I am predicting an intensely difficult period of time between now and when the next phase of American history begins in the early 2030s — and the period of confidence and prosperity that will follow it.

The white industrial class believed that both the technocracy and the federal government had turned against them, their economic problems, and their cultural values and ideology.

Donald Trump promised to make America great again. This made no sense to the rest of the party or to the technocracy, both of whom believed that America not only had retained its greatness but was enhancing it.

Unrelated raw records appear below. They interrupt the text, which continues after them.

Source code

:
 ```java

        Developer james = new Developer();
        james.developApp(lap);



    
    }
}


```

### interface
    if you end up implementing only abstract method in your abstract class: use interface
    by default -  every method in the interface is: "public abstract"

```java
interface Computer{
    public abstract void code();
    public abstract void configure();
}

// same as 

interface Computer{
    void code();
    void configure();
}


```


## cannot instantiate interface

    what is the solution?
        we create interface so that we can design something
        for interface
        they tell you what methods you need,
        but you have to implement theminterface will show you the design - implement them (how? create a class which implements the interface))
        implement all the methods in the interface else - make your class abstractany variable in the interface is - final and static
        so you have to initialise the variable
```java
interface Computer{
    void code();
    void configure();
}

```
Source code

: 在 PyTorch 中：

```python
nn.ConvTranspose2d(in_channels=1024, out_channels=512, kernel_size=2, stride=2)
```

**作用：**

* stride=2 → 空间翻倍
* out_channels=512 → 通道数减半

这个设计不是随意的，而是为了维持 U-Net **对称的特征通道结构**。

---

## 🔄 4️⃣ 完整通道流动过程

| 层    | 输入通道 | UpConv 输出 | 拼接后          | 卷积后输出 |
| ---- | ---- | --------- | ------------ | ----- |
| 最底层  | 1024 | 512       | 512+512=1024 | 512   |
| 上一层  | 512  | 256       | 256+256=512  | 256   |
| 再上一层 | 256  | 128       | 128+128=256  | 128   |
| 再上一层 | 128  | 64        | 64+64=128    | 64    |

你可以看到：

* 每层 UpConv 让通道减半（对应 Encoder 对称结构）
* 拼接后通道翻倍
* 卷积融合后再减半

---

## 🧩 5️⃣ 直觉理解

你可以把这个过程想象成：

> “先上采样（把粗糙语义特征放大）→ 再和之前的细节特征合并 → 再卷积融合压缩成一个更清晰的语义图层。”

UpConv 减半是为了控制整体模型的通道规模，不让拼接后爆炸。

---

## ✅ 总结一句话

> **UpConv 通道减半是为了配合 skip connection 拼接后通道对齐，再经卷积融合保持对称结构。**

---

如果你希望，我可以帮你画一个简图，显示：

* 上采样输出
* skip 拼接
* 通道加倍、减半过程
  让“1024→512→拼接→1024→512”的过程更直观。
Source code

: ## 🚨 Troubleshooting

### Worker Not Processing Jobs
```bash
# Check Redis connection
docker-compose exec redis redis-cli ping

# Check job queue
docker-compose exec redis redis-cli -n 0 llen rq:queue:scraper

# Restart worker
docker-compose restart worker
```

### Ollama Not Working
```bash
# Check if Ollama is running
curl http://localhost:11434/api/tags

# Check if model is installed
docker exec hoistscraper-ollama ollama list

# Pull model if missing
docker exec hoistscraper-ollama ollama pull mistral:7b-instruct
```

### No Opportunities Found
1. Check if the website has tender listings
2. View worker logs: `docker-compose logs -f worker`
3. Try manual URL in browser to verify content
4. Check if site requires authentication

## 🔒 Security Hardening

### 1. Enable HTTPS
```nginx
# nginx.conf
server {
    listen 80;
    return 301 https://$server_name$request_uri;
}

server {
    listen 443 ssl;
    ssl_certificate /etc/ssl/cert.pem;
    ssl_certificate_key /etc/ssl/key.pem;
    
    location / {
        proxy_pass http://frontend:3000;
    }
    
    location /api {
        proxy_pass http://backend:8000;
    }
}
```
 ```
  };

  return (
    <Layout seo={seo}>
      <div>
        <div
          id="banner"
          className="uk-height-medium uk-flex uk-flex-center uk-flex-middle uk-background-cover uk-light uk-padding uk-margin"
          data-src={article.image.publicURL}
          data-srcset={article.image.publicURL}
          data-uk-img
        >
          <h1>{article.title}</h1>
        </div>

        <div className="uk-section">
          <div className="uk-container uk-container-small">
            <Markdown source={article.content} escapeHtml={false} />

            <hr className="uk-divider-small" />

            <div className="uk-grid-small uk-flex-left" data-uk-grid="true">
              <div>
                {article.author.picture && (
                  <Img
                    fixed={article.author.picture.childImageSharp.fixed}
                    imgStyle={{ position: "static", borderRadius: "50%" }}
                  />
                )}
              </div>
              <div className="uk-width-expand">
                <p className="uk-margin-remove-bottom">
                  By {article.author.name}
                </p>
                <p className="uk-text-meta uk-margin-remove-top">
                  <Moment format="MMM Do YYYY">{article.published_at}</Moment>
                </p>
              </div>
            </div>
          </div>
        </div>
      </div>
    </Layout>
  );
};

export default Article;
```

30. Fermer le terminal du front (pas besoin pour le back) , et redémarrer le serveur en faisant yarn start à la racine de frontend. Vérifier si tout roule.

Trump does not represent the transition to the new era. He is instead the first tremor who appeared decisive to his supporters and frightening to his opponents.

The most important fact to bear in mind is that the United States was an invented nation; it didn’t evolve naturally from a finite group of people over thousands of years in one indigenous region, as did, for example, China or Russia.

The regime, the people, and the land combine to give the nation agility most other nations lack.

America actually refuels itself from the crises, re-forming itself with a remarkable agility.

In the fourth institutional cycle as I see it the technocratic approach will be dramatically modified to permit the intent of government to be rationally administered by each level, similar to a military commander’s intent.

Universities will have to cut extravagant costs.

The core problem of the next sociopolitical cycle will be demographic.

Therefore, the need is for a massive revolution in biological research applied to medical care.

Second, a health-care system must be created that does not follow the current federal model of ultra-centralization and ultra-complexity.

Therefore, the traditional family will be redefined. The hunger for companionship is still there and asserting itself constantly.

In this, there will inevitably be a return to the past. Or more precisely, moving the computer into its limited place re-creates the past.

The tax on higher incomes will surge at the beginning of the sixth cycle. Just as tax cuts drove the microchip economy, so they will, in the 2050s, drive the transformation of medical care.

The children of what are called millennials will be the ones who revolt against the previous generations’ rootlessness. They will be the ones who find computers and the Internet old-fashioned and creating powerful family ties modern.

Imperial wars exhaust the homeland. A mature national strategy minimizes conflict.

The new technology that will exist will be one that extends healthy life expectancy.

The United States is becoming more mature by the nature of demographics.